Berlin – Der 20. Bundestag befindet sich in seinen letzten Zügen. Aber auch vor einer zukunftsweisenden Entscheidung. Kommt die nötige Zwei-Drittel-Mehrheit zustande, die es für die von Union und SPD angestrebte Grundgesetzänderung benötigt? Ansonsten würde das Finanzpaket scheitern, das weitreichende Verteidigungsausgaben jenseits der Schuldenbremse und ein Sondervermögen von 500 Milliarden Euro für Investitionen in die Infrastruktur vorsieht.

Eine entscheidende Rolle kommt bei der wohl am Dienstag anstehenden Abstimmung im Bundestag offensichtlich den Grünen zu. Denn CDU, CSU und SPD fehlen 86 Stimmen, die ihnen die Ökopartei mit 117 Abgeordneten bescheren könnte. Die FDP wäre zwar eine mögliche Alternative, angesichts deren 90 Parlamentariern dürfte es jedoch kaum Abweichler geben, und eine Schuldenbremsen-Reform erscheint mit den Liberalen utopisch.

Grüne und das Finanzpaket von Merz: Parteiinterner Streit wegen Haltung zum Gesetzentwurf?

◆ Datenelemente ◆
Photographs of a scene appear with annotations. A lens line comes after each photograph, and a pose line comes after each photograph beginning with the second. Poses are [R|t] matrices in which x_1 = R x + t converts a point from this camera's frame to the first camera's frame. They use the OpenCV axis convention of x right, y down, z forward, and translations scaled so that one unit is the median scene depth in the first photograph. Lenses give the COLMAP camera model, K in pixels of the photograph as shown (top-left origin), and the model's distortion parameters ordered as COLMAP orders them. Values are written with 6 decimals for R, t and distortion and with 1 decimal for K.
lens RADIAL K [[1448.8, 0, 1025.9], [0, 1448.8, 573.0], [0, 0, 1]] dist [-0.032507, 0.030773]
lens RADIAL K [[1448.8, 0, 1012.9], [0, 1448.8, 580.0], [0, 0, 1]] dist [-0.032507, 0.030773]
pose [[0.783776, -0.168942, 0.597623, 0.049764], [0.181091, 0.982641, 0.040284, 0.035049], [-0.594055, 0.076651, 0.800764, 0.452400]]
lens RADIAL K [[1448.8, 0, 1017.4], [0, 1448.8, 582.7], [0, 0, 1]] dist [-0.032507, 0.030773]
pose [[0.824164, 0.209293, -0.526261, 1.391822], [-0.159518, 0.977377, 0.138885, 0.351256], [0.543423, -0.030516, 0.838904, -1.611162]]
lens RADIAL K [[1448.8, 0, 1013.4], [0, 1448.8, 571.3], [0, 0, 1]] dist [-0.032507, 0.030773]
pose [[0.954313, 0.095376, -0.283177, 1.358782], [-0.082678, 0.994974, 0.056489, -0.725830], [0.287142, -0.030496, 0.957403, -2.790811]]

◆ AUFGABE ◆
Führen Sie den Übungstext über die Bundestagsabstimmung zum Finanzpaket im Anschluss an seinen letzten Satz weiter.

◆ LÖSUNG ◆
Auch am Tag der ersten Sondersitzung im Bundestag zum Finanzpaket von CDU-Chef Friedrich Merz & Co. zieren sich die Grünen allerdings. Die Fraktionsvorsitzende Katharina Dröge bestätigte im „Morgenmagazin“ von ARD und ZDF zwar „sehr ernsthafte Gespräche mit CDU und SPD“, doch beide Seiten hätten sich dabei nicht weit genug aufeinander zubewegt. Folglich sehe es weiter so aus, „dass wir Grünen diesem Gesetzentwurf nicht zustimmen werden“.

Uneinigkeit beim Finanzpaket? Baden-Württembergs Grünen-Ministerpräsident Winfried Kretschmann soll die Fraktionsspitze um Britta Haßelmann und Katharina Dröge (r.) zur Zustimmung drängen.

Offenbar herrscht dabei innerhalb der Noch-Regierungspartei aber alles andere als Einigkeit. Einem Bericht der Bild zufolge soll es in einer Krisensitzung der Grünen zu „scharfen Auseinandersetzungen“ gekommen sein. Dies hätten Teilnehmer berichtet. Demnach pochen die Vertreter der Bundesländer, die angeführt werden vom baden-württembergischen Ministerpräsidenten Winfried Kretschmann, auf einen Kompromiss.

Denn die Länder würden vom Finanzpaket ebenfalls profitieren, sollen künftig Kredite in Höhe von 0,35 Prozent des Bruttoinlandsprodukts aufnehmen können. Dieser zusätzliche Spielraum sei gerade für Bundesländer wichtig, in denen im nächsten Jahr ein neuer Landtag gewählt wird. Dazu zählen mit Baden-Württemberg und Rheinland-Pfalz auch zwei Länder mit grüner Regierungsbeteiligung.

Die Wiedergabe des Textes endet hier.